Combining Multiple Supervision for Robust Zero-Shot Dense Retrieval

Authors: Yan Fang, Qingyao Ai, Jingtao Zhan, Yiqun Liu, Xiaolong Wu, Zhao Cao

AAAI 2024 | Conference PDF | Archive PDF | Plain Text | LLM Run Details

Reproducibility Variable Result LLM Response
Research Type Experimental Extensive experiments on zero-shot DR benchmarks show that RMSC significantly improves the ranking performance on the target domain compared to strong DR baselines and domain adaptation methods, while being stable during training and can be combined with query generation or second-stage pre-training.
Researcher Affiliation Collaboration Yan Fang1, Qingyao Ai1*, Jingtao Zhan1, Yiqun Liu1, Xiaolong Wu2, Zhao Cao2 1Quan Cheng Laboratory & DCST, Tsinghua University & Zhongguancun Laboratory & Beijing, China 2Huawei Poisson Lab fangy21@mails.tsinghua.edu.cn, aiqy@tsinghua.edu.cn
Pseudocode No The paper does not contain any sections or figures explicitly labeled 'Pseudocode' or 'Algorithm', nor are there structured steps formatted like code blocks.
Open Source Code No The paper does not contain any explicit statement or link indicating that the source code for the proposed methodology is publicly available.
Open Datasets Yes Following recent zero-shot DR research, we use the MS MARCO Passage Ranking dataset (Nguyen et al. 2016) as the source domain, with a corpus of 8.8M passages from web pages and 0.5M training queries.

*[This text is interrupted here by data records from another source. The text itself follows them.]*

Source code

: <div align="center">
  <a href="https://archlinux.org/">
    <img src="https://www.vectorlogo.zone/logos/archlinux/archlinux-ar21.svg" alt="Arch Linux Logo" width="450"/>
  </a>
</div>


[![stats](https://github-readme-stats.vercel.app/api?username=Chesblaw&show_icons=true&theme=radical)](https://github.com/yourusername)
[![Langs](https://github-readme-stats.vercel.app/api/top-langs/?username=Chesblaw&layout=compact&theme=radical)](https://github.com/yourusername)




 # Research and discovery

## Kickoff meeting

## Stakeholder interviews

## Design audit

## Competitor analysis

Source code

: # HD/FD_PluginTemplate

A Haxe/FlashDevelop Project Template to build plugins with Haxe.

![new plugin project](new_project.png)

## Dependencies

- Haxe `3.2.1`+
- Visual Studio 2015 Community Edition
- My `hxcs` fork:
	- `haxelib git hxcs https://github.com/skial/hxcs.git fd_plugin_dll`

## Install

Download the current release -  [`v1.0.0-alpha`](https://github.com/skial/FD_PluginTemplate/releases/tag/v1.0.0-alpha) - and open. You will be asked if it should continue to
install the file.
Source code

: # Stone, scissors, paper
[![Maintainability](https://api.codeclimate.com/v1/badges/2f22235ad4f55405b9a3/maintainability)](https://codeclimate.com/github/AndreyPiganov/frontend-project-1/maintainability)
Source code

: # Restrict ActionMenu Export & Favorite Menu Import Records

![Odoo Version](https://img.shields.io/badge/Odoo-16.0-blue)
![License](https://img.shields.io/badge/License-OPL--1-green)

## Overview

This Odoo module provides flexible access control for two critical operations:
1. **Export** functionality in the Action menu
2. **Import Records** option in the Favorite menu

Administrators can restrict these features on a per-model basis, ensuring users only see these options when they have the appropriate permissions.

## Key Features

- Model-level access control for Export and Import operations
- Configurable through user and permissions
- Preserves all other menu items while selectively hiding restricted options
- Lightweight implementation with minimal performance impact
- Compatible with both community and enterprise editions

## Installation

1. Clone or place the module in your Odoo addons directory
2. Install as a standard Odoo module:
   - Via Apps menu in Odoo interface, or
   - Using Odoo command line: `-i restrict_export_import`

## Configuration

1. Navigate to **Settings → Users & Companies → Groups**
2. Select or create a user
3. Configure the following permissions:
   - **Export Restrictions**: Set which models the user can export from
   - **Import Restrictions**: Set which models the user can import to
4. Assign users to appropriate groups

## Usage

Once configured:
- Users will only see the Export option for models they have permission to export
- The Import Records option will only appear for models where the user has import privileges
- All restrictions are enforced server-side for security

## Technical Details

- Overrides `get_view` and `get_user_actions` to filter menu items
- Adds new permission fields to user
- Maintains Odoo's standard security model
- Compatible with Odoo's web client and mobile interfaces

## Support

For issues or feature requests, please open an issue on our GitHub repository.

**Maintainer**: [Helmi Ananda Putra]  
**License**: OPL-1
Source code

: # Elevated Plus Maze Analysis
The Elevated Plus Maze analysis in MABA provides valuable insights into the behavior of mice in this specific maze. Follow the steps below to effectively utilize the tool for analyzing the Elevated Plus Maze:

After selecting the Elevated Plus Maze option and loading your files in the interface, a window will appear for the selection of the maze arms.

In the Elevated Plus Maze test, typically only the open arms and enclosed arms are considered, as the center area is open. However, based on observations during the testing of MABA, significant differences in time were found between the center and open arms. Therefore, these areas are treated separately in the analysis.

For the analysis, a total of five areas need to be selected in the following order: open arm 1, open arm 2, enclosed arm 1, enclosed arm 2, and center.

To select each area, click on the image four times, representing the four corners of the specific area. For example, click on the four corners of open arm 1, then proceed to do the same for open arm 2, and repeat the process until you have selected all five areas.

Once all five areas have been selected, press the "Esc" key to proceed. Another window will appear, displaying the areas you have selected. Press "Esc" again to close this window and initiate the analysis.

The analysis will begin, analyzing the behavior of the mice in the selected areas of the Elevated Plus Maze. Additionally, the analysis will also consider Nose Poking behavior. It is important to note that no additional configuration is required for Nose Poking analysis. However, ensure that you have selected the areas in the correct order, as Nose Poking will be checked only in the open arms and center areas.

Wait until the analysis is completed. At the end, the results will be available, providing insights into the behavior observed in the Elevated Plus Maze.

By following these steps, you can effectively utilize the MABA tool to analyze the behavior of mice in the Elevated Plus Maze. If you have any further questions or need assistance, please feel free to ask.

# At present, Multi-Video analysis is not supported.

Each training query is coupled with a manually labeled positive passage, which together constitute the source supervised signals. As for the out-of-domain test sets, we select the BEIR dataset (Thakur et al. 2021) and the Lotte benchmark (Santhanam et al. 2021).
Dataset Splits No The paper mentions using MS MARCO for training and BEIR/Lotte for testing but does not provide specific train/validation/test split percentages, sample counts, or explicit references to predefined validation splits.
Hardware Specification No The paper does not provide any specific details regarding the hardware used for running the experiments, such as GPU models, CPU types, or memory specifications.
Software Dependencies No The paper mentions using 'Py Torch Framework and Hugging Face Library' and 'NLTK library' but does not specify their version numbers, which is required for reproducible software dependencies.
Experiment Setup Yes When implementing RMSC, the number of special tokens k is set to 1, and each special token is randomly initialized. For weak supervision extraction, we use the NLTK library to divide a document into sentences. The ICT method is used for the Lotte dataset and SCL for the BEIR dataset. We use Adam W optimizer during training. The batch size is set to 512 and the learning rate is set to 1e-5. As for the training settings, we adopt random negative sampling and select one negative document for each query.